Ah, and there they came to it.

The queen eyed him closely, but her body was reclined in the chair more easily now, as it had been in years past, when it was just they two, and he had stories to tell, and treasure to deliver. “I have not seen Mistress Katarina for many a year,” the queen said, and he detected fondness in her words.

“She is a fierce and loyal mistress, Bess, out beyond the Pale. Not many could have done what she has done all these years. Do you know she held Rardove with ten men? Ten men and…” He tipped his head up and reflected a moment. “Approximately twenty-five women.”

Surprise brought the queen tipping forward in her chair.

“Householders, serving maids, even the hen girl. Katarina enlisted and trained them all.”

“Did she?” Elizabeth sat back and peered at the ceiling too, in much the same spot as Aodh had, a smile on her face. “Did she indeed?” For a moment, the room was quiet. The moon, bleached white and scratchy looking, bobbed into the corner of the tall window. Set against blue-black sky, it looked bright and cold.

“You must have made quite an impression on her, then.” The queen’s voice made him look back. “For her to have turned to you so utterly.”
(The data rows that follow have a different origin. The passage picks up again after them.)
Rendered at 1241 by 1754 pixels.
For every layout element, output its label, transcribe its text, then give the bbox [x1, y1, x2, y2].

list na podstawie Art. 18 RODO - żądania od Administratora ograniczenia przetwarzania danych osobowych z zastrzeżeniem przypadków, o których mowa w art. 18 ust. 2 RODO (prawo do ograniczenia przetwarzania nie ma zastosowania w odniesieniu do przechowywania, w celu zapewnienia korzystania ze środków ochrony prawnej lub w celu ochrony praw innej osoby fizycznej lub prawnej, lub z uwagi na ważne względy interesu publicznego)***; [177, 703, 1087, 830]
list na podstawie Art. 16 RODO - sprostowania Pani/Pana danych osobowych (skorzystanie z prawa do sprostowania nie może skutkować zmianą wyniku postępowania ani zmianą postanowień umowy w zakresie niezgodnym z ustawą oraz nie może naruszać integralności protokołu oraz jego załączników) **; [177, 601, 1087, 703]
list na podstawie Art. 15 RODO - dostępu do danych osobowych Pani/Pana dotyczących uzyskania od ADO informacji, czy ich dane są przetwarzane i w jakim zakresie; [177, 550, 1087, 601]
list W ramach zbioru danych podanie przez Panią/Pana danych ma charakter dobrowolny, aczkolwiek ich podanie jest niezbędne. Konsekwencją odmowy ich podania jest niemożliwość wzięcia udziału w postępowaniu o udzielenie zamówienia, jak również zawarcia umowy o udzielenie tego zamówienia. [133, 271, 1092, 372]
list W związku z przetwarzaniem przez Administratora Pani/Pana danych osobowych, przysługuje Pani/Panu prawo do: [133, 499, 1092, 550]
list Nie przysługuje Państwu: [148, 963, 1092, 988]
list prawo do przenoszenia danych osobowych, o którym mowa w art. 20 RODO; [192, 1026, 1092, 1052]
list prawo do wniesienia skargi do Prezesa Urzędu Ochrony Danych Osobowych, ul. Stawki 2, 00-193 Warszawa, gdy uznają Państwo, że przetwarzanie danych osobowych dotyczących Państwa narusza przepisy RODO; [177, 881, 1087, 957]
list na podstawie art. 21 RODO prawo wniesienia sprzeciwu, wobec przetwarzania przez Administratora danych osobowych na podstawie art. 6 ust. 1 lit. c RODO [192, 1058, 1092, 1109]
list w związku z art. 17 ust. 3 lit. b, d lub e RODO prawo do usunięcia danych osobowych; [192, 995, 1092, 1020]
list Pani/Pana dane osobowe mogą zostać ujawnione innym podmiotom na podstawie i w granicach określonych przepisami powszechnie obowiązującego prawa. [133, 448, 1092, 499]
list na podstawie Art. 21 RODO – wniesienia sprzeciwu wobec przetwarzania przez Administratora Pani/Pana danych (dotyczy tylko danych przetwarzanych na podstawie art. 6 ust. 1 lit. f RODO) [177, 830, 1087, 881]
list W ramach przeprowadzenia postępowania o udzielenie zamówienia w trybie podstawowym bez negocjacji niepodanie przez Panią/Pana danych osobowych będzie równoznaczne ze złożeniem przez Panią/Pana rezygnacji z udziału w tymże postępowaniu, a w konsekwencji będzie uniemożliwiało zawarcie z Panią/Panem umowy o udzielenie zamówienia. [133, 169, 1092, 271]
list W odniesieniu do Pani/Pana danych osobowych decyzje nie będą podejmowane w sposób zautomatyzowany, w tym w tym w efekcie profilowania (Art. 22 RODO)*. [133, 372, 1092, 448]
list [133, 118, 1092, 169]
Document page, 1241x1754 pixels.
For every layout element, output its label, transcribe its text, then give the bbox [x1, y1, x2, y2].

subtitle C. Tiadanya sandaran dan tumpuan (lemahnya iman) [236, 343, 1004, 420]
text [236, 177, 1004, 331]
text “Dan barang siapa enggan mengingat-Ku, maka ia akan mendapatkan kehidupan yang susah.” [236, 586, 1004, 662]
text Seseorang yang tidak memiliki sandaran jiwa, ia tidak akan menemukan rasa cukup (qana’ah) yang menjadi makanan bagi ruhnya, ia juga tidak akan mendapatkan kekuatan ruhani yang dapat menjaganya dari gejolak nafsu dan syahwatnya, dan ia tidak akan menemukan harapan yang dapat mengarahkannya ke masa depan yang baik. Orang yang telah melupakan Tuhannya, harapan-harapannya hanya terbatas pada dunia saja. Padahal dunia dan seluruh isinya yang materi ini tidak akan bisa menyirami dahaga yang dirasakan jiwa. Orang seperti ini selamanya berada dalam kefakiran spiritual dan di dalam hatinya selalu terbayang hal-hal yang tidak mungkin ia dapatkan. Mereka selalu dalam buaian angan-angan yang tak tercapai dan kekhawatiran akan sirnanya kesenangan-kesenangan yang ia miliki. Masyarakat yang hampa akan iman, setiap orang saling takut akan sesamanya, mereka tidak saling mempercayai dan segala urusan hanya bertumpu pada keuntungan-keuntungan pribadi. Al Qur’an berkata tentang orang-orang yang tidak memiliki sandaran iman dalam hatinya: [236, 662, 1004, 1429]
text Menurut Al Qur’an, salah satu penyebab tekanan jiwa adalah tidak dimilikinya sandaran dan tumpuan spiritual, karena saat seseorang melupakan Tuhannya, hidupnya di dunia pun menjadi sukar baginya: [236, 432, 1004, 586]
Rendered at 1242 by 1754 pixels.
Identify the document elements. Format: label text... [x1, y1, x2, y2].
She was no longer looking at the ceiling; she was staring directly at him, and the smile of a moment ago was gone. “She remains yours yet, Bess, I swear it.”

“Does she? Ludthorpe tells me she seemed most enamored of you. Enough to wed you against my will. Enough to stand on the wall with weapons trained on my men.”

“She is loyal to you, my lady.” The message would be repeated however long it took to save her life.

The queen’s gaze drifted over his shoulder, and her voice took on a contemplative tone. “Methinks she is loyal to you, Aodh. For her to have come back to save you…twice.”

He scrambled to his feet and turned to see the door being pushed wide by a soldier. Katarina stood before him.

“I found her lurking, Your Majesty,” the soldier said with a shove.

Aodh surged forward an inch, but when Bess held up her hand, he stopped.

“I was not lurking,” Katy said, composed and indignant, and how she did both, he did not know. “I was coming to see my queen, and you were simply the fastest route.”

The queen waved the hand she’d held up. “Leave her to me.”

The soldier shifted a gimlet eye off Aodh, released Katarina’s arm, and backed out. He shut the door, and the three of them stood in silence.

“You should search her,” Aodh said lazily. “She is fond of weapons. All over.” He waved his hand at his own body, sweeping it up and down, chest to knees.